Even if those batteries were made using the current EU grid average, they would be some 37 per cent more efficient than Chinese batteries.
Julia Poliscanova, senior director for vehicles and e-mobility supply chains at T&E, said: “Batteries, and metals that go into them, are the new oil. European leaders will need laser-sharp focus and joined-up thinking to reap their climate and industrial benefits. Strong sustainability requirements, such as the upcoming battery carbon footprint rules, can reward local clean manufacturing. Crucially, Europe needs better instruments under the European Investment Bank and EU Battery Fund to support gigafactory investments.”
T&E says Europe desperately needs to catch up in terms of battery-making infrastructure, and in the infrastructure to strip batteries back down again and recycle them at the end of their lives – which will eventually become a crucial component in the supply of raw materials for battery factories.
How far behind is Europe?
The report finds Europe has the potential to manufacture 56 per cent of its demand for cathodes – the battery’s most valuable components – by 2030, but only two plants have started commercial operations so far. By the end of this decade, the region could also fulfil all of its processed lithium needs and secure 8-27 per cent of battery minerals from recycling in Europe. But T&E said processing and recycling plants needed EU and state support to scale quickly.

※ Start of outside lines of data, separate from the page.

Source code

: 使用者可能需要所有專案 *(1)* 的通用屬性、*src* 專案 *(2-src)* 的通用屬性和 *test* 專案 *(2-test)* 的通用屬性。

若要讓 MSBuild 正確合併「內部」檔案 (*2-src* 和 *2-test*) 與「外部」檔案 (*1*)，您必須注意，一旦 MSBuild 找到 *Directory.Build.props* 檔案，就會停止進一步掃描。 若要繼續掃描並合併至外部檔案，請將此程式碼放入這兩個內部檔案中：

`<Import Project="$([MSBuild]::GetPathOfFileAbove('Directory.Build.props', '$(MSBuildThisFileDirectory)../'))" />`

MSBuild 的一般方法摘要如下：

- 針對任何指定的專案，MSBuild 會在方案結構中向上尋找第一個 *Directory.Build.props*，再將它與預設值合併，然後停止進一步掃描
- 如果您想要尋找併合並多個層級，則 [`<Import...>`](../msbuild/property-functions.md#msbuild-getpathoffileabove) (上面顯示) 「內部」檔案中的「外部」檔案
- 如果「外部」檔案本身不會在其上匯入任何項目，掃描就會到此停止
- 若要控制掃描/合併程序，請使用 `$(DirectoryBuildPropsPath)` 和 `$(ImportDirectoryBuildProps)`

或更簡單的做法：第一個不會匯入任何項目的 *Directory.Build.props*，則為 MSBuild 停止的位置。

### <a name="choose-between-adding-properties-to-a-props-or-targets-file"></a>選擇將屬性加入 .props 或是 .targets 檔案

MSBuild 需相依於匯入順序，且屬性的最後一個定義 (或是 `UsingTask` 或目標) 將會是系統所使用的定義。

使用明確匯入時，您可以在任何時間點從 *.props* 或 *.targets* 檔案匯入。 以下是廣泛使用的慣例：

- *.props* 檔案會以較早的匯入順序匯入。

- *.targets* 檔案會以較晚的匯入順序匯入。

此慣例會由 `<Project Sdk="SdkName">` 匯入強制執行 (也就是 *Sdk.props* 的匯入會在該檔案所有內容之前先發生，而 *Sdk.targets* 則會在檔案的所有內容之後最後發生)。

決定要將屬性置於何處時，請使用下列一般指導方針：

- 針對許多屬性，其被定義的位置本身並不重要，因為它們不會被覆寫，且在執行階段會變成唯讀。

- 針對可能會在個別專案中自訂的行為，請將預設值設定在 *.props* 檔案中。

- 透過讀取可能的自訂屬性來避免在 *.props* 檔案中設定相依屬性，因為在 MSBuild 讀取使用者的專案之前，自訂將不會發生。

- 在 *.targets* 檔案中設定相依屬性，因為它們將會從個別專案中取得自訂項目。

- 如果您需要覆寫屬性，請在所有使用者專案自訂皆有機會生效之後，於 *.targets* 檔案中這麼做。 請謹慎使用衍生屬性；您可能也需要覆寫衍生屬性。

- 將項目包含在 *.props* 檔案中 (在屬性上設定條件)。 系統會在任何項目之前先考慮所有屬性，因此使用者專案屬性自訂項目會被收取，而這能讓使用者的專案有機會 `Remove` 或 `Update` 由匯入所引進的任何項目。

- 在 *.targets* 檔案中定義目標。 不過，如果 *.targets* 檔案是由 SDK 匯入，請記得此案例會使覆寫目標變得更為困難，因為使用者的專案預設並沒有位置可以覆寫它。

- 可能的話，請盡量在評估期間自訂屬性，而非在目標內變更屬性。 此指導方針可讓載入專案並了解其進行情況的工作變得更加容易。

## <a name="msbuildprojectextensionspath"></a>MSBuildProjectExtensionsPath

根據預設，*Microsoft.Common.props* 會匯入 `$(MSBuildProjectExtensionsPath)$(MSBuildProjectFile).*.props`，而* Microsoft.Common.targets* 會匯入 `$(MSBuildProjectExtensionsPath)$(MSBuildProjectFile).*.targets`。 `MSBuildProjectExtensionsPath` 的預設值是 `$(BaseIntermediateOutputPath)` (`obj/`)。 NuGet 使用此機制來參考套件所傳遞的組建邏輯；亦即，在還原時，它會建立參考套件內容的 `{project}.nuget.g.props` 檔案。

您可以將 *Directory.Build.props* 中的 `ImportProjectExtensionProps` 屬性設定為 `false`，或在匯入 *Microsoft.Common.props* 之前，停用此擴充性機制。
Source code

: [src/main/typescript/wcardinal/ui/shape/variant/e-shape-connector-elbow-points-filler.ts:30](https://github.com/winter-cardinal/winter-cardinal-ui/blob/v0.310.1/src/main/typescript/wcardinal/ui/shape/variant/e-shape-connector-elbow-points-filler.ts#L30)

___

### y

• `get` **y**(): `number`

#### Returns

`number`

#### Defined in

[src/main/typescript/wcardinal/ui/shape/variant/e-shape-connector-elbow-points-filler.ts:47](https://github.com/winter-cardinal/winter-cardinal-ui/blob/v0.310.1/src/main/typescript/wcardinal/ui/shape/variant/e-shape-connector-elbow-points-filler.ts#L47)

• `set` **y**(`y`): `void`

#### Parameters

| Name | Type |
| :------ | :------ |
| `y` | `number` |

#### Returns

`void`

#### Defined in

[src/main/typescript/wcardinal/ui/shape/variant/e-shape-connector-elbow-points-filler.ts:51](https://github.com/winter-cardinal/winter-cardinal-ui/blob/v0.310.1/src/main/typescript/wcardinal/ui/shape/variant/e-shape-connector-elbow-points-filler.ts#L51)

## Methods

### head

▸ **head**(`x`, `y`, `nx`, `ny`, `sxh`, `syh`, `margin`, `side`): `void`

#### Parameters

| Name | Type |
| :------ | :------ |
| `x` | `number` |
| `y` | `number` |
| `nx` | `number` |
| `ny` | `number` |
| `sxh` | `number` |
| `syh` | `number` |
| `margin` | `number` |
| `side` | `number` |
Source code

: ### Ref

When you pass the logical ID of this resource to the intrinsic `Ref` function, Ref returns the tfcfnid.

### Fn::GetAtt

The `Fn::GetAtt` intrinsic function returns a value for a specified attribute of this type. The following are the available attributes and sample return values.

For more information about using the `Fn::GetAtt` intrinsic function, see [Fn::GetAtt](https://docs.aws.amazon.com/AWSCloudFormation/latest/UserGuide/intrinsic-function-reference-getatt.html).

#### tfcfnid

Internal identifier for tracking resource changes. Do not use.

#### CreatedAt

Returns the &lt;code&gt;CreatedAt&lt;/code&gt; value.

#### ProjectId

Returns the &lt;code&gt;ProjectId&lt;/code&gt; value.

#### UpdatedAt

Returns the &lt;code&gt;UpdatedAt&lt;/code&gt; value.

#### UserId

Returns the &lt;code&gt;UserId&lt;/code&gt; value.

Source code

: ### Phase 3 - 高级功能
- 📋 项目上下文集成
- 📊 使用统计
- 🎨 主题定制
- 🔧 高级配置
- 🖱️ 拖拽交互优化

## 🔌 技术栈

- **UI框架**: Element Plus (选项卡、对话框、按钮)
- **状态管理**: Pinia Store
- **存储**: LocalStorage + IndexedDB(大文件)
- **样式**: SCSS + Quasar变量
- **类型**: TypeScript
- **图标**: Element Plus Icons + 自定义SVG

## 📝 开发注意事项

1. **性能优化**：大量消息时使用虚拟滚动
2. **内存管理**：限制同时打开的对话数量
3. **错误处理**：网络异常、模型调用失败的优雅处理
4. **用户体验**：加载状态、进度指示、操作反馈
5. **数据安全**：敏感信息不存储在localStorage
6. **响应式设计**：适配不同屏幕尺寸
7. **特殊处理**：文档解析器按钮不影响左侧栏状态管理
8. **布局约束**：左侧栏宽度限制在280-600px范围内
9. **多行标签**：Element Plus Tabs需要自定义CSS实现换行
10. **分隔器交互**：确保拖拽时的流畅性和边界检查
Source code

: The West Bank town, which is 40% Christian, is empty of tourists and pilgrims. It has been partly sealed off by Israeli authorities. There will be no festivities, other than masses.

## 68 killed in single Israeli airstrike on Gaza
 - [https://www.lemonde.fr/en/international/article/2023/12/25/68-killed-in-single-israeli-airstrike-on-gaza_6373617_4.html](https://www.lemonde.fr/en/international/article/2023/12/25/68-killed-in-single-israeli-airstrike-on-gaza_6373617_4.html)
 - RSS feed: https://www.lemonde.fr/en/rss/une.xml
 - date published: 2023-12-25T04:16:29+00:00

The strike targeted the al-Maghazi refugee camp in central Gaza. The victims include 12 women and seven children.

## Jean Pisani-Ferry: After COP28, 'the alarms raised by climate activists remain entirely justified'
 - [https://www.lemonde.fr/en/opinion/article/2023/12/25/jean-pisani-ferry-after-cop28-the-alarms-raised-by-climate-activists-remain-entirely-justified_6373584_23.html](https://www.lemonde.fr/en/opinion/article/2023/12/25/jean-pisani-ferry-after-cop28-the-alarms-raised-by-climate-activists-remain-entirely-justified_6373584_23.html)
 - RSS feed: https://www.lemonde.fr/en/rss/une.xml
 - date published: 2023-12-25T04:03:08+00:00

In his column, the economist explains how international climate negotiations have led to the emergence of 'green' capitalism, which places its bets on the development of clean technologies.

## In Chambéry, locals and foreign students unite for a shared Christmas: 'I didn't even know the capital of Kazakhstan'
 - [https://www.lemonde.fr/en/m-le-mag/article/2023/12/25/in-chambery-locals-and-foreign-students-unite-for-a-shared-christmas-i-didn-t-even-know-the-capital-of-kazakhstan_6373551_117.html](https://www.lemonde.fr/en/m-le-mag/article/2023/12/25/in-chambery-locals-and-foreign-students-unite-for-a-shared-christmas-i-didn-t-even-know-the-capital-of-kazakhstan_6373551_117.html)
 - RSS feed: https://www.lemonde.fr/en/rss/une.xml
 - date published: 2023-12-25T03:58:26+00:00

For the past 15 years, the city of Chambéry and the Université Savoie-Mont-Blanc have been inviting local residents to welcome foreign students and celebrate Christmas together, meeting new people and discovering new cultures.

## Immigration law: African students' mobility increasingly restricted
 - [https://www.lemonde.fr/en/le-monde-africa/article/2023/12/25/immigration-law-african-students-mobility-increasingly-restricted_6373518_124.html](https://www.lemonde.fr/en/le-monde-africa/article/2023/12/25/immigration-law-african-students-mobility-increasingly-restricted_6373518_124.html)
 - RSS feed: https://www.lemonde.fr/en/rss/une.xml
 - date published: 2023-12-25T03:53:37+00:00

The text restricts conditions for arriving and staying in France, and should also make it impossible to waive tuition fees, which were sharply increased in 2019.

Julia Poliscanova said: “The battery race between China, Europe and the US is intensifying. While some battery investments that were at risk of being lured away by US subsidies have been saved since last year, close to half of planned production is still up for grabs. The EU needs to end any uncertainty over its engine phase-out and set corporate EV targets to assure gigafactory investors that they will have a guaranteed market for their product.”
There have been some high-profile casualties in the European battery-making stakes so far, however, such as the failure of the Britishvolt “gigafactory” plans and environmental activists causing havoc at Tesla’s Berlin factory, on the basis that the car maker is riding roughshod over local environment concerns.